Mobitekno – Sebuah Tesla Model Y meluncur tanpa pengemudi dari Gigafactory Texas dan tiba dengan selamat di garasi pelanggan di South Austin pada 28 Juni 2025. Peristiwa yang direkam dalam sebuah video ini sontak menjadi bukti nyata kemajuan Tesla, sebuah pencapaian yang menandai tonggak sejarah dalam perlombaan sengit menuju era mengemudi otonom penuh.
Kendaraan tersebut berhasil menavigasi jalan raya, persimpangan jalanan kota yang ramai, hingga area parkir tanpa sedikit pun diintervensi oleh (pengemudi) manusia. Namun, di balik keberhasilan demonstrasi teknologi yang impresif ini, tersembunyi sebuah pertaruhan filosofis dan teknis yang membedakan Tesla dari para pesaingnya: keyakinan mutlak pada sistem berbasis kamera.

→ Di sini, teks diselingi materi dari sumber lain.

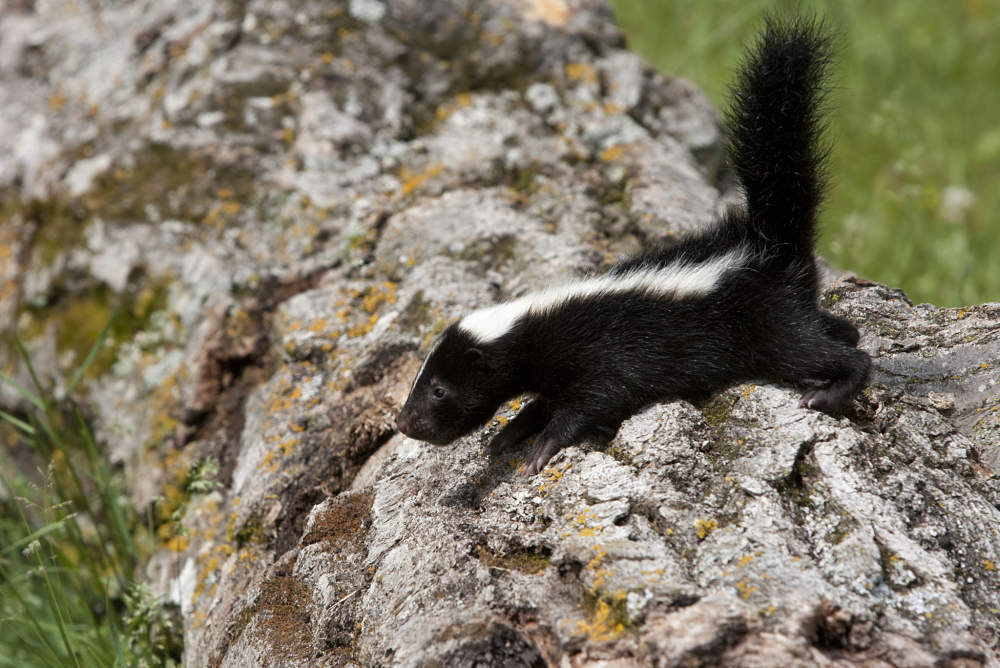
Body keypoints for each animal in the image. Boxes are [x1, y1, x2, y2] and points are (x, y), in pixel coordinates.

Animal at [394, 15, 872, 474]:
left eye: (439, 390)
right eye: (422, 382)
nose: (403, 422)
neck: (535, 323)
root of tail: (768, 240)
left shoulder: (611, 352)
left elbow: (599, 397)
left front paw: (544, 444)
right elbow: (547, 399)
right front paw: (512, 431)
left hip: (765, 320)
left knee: (822, 353)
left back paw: (829, 393)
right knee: (835, 330)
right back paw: (842, 332)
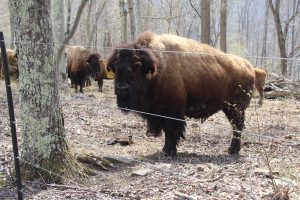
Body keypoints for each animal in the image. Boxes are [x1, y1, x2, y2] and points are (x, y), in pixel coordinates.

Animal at [106, 31, 254, 157]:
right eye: (116, 64)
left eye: (137, 65)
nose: (122, 89)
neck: (156, 69)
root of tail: (249, 67)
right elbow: (167, 130)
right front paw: (166, 150)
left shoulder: (172, 111)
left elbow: (171, 130)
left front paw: (168, 152)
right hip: (228, 108)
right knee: (236, 126)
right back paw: (232, 150)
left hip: (235, 108)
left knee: (237, 126)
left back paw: (232, 150)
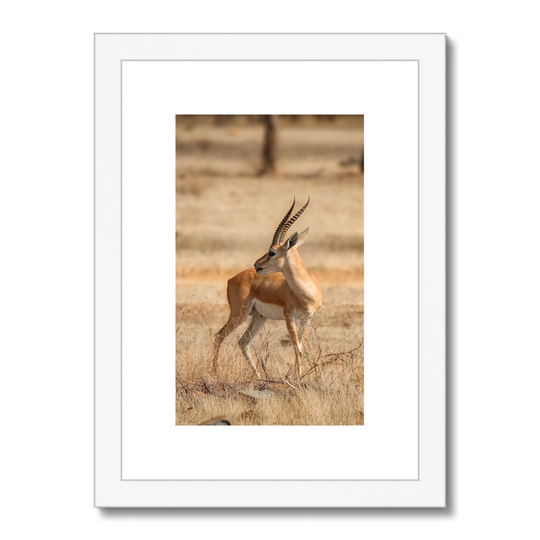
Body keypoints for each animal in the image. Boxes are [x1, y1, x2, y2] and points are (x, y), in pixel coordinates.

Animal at [211, 196, 320, 378]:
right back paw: (215, 374)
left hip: (259, 317)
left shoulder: (307, 319)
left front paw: (299, 376)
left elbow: (300, 347)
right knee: (219, 336)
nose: (257, 264)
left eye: (272, 252)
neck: (306, 295)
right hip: (239, 314)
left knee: (243, 341)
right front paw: (298, 378)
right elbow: (296, 347)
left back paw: (259, 377)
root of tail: (232, 278)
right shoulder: (289, 317)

Seperti diketahui, Tesla sudah mendemonstrasikan kemampuan FSD (Full Self-Driving), sebutan Tesla untuk teknologi autonomous driving-nya pada dua moemen. Pertama, tanggal 22 Juni 2025 untuk layanan robotaxi di Austin, Texas lalu 28 Juni 2025 untuk pengiriman kendaraan otonom perdana dari Gigafactory Texas ke rumah pelanggan. Namun, perlu diingat kedua momen tersebut masih bersifat pilot, di bawah pengawasan ketat regulator, dan belum tersedia secara luas.
Full Self-Driving sebagai visi jangka panjang Tesla
Tesla menyebut teknologinya, sebagai Full Self-Driving (FSD) alih-alih menggunakan istilah teknis seperti Autonomous Driving Level 4 atau 5 boleh jadi karena beberapa alasan, seperti branding, strategi hukum, dan fleksibilitas teknis.

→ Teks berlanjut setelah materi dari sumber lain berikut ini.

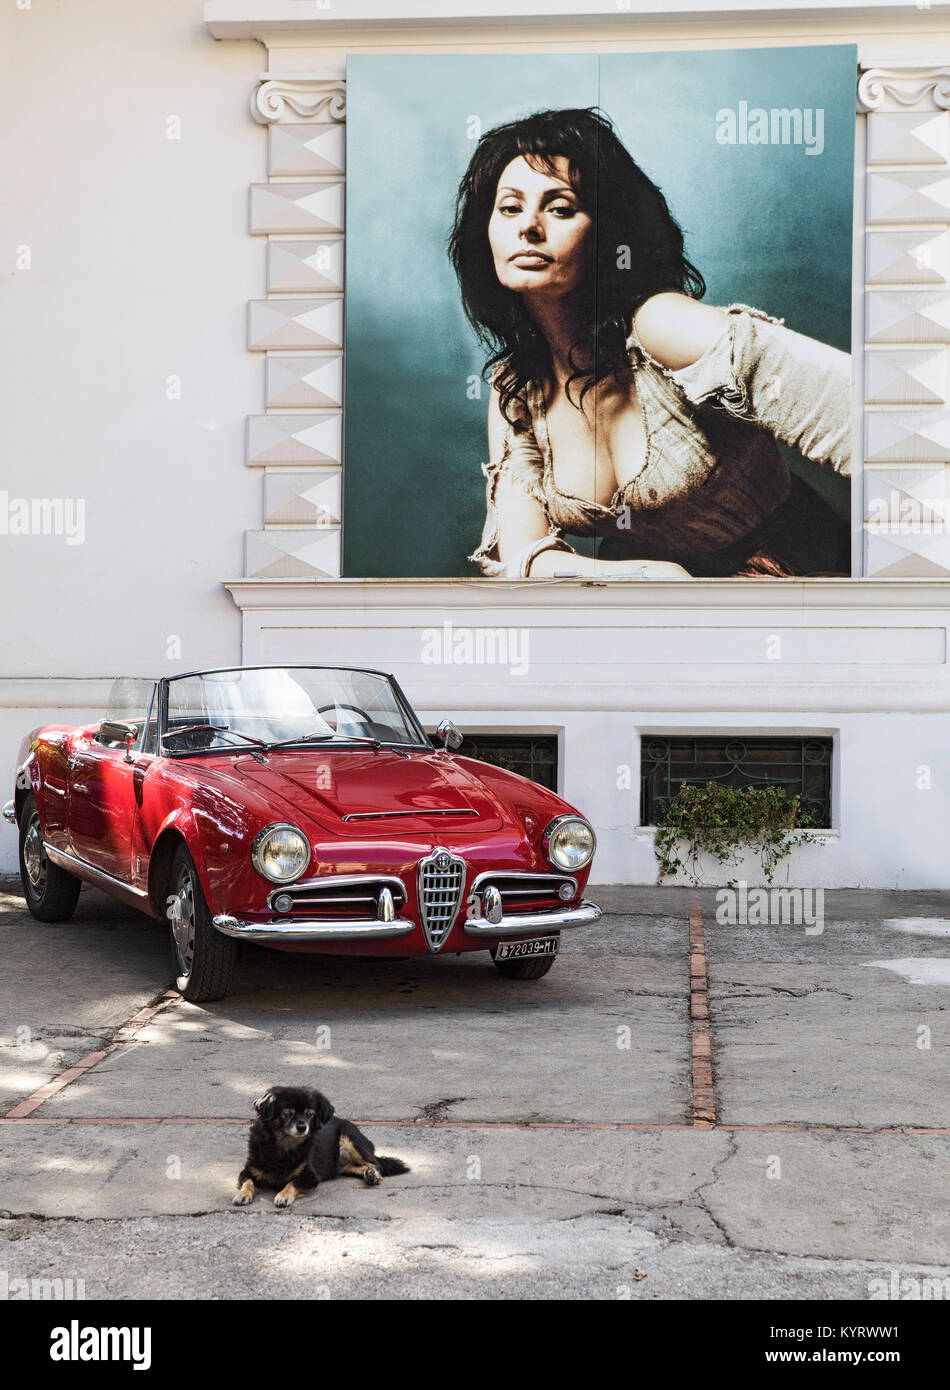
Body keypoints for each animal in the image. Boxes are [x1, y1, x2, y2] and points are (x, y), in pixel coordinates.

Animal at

Nama “FSD” adalah merek dagang yang mencerminkan visi jangka panjang Tesla tentang mobil yang bisa mengemudi sendiri sepenuhnya, meskipun kenyataannya saat ini sistem tersebut masih beroperasi pada Level 2, yang berarti tetap memerlukan pengawasan dan intervensi pengemudi.

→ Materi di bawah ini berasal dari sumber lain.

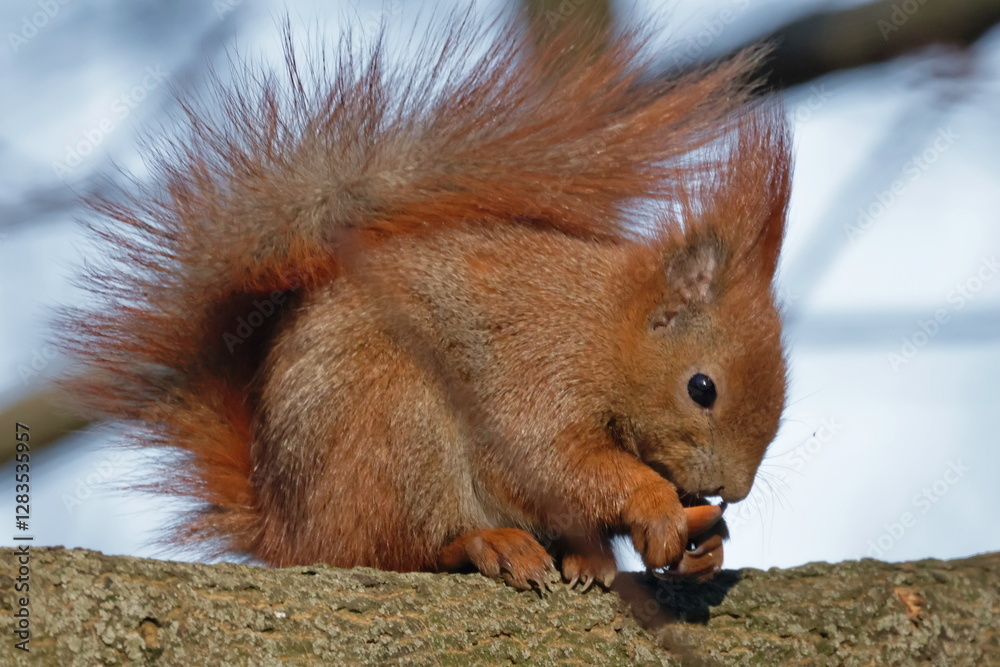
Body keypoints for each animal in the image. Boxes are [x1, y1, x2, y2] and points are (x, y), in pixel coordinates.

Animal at [62, 12, 791, 591]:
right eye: (702, 388)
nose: (731, 491)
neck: (605, 326)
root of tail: (285, 533)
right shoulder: (538, 370)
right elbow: (549, 461)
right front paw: (657, 504)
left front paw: (704, 546)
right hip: (393, 418)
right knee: (396, 549)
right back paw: (483, 544)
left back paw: (588, 560)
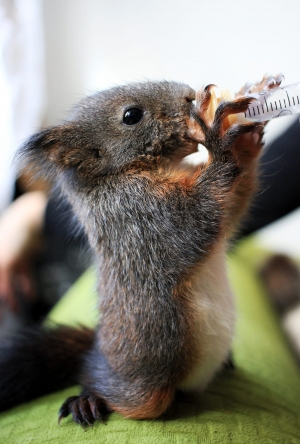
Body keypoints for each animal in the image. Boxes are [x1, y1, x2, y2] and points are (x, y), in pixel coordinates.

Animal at [0, 76, 282, 426]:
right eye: (131, 116)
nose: (190, 96)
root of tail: (97, 349)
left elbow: (235, 204)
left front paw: (244, 141)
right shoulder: (138, 216)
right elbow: (195, 222)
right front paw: (219, 140)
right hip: (146, 380)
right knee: (105, 384)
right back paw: (87, 399)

Dengan tidak menyebut “Level 4” atau “Level 5”, Tesla juga menghindari tanggung jawab hukum yang lebih berat dan kewajiban regulasi yang menyertai klaim sistem otonom penuh. Pendekatan Tesla yang hanya mengandalkan kamera (tanpa LiDAR) juga berbeda dari standar industri otonom lainnya, sehingga perusahaan memilih istilah sendiri untuk menjaga kebebasan teknis dan narasi publiknya.
Pertaruhan filosofi: Kamera melawan LiDAR
Saat para raksasa teknologi lain seperti Waymo (Alphabet Inc) membangun fondasi kendaraan otonomnya di atas beberap sensor kompleks, terutama LiDAR (Light Detection and Ranging) dan radar, Tesla memilih jalan berbeda. Di bawah arahan Elon Musk, perusahaan ini secara sadar meninggalkan sensor-sensor tersebut dan bertaruh sepenuhnya pada “Tesla Vision,” sebuah sistem yang hanya mengandalkan kamera yang didukung oleh kecerdasan buatan (AI) canggih dan chip yang dirancang khusus.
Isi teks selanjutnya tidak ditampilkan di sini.